Here’s two cool stories.
As a result of an invitation one man got to come to the crusade during door to door he gave his life to Christ on Thursday. He spoke with Pastor Ambrose and told him that his family is heavily involved with witchcraft. That he was given the name “Calogo” which literally means “witch” in his local language. He said at night he sleeps only with a sheet that he and his family had given up to the devil. It was some kind of evil practice (like sleeping wrapped up in evil spirits). Today he came to church and we prayed over him and gave him a new name, David. We took up an offering for a new bed sheet and tonight at the crusade we will anoint it with the Holy Spirit and pray a blessing over it.
On Tuesday before the crusade we were doing door to door (or sheet to sheet as most of them use bedroom sheets for their front doors). We began talking to a group of women and two of them embraced Christ into their lives as result of hearing the gospel for the first time. (PRAISE GOD!) As we began questioning one of the women about her (very obvious) pregnancy she told us that she had been pregnant for the past 12 months. We understood that this was not medically possible so we told her we’d be back for her later that day to take her to a clinic. We figured that she either miscarried late into the pregnancy and her body was just not releasing the baby or it was some kind of tumor. After getting her first ultrasound ever the doctors told us that she was 39 weeks pregnant.
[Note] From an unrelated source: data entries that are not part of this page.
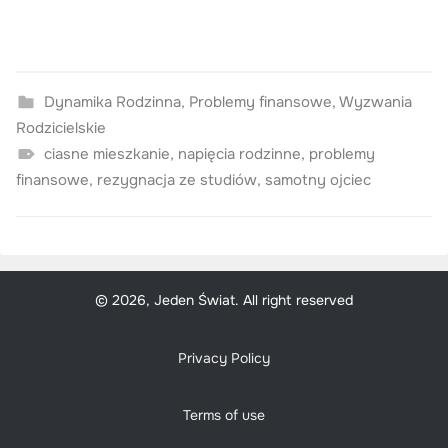
Dynamika Rodzinna
,
Problemy finansowe
,
Wyzwania
Rodzicielskie
ciasne mieszkanie
,
napięcia rodzinne
,
problemy
finansowe
,
rezygnacja ze studiów
,
samotny ojciec
© 2026, Jeden Świat. All right reserved
Privacy Policy
Terms of use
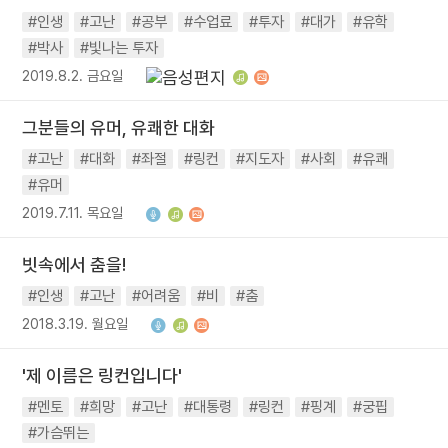
#인생
#고난
#공부
#수업료
#투자
#대가
#유학
#박사
#빛나는 투자
2019.8.2. 금요일
그분들의 유머, 유쾌한 대화
#고난
#대화
#좌절
#링컨
#지도자
#사회
#유쾌
#유머
2019.7.11. 목요일
빗속에서 춤을!
#인생
#고난
#어려움
#비
#춤
2018.3.19. 월요일
'제 이름은 링컨입니다'
#멘토
#희망
#고난
#대통령
#링컨
#핑계
#궁핍
#가슴뛰는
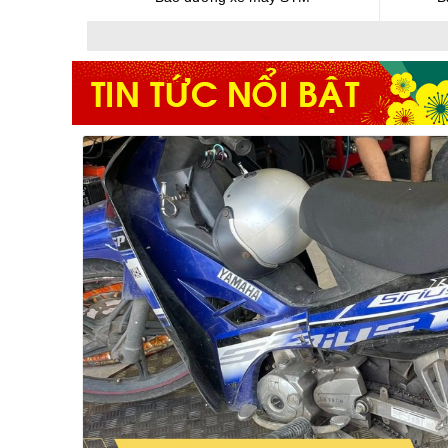
chúng tôi.
>
➤
Xem thêm về giá:
Bảng giá bảo dưỡng xe máy 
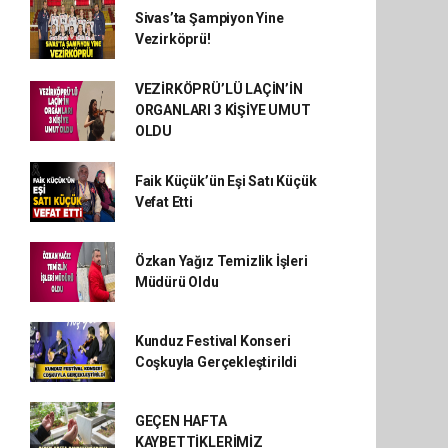
Sivas’ta Şampiyon Yine
Vezirköprü!
VEZİRKÖPRÜ’LÜ LAÇİN’İN
ORGANLARI 3 KİŞİYE UMUT
OLDU
Faik Küçük’ün Eşi Satı Küçük
Vefat Etti
Özkan Yağız Temizlik İşleri
Müdürü Oldu
Kunduz Festival Konseri
Coşkuyla Gerçekleştirildi
GEÇEN HAFTA
KAYBETTİKLERİMİZ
The reason why she thought she’d been pregnant for 12 months is that she most likely miscarried before this pregnancy and in her mind it was one very long pregnancy. As it’s been hard to leave the ones who I’ve prayed the sinners prayer with the past few days it was great to continuing caring for this women long after she uttered the words “Amen.”
It's exciting to hear how things are going, even though it's really tough. One of my friends told me about this organization whose motto is "I need Africa more than Africa needs me," and it's basically just about how much we can grow and learn as people and Christians by serving and living with people there. I definitely have no idea how tough life is there, and I don't know how it feels to have experienced what you have so far, but I'm still praying for you. And as selfish as it is I can't wait until you get back.
ReplyDeleteI would just like to tell you how happy I get on Sunday evenings when I click on your blog and see an update! It really makes my day to read about all the amazing adventures you are having in Uganda (Note:I didn't put "the" in front :) and how you are touching so many people's lives. You truly have a way of expressing love that I have never seen before. God is Love and I think you are the perfect person to bring that Love to this country that has seen such darkness. I love you and can't wait to see what else is in store for your summer!
ReplyDeleteThe seen is controlled by the unseen. "We wrestle not against flesh and blood..." This is why you must daily put on your armor. "Be strong in the Lord and in His mighty power."
ReplyDeleteThanks for the blog updates. We miss you.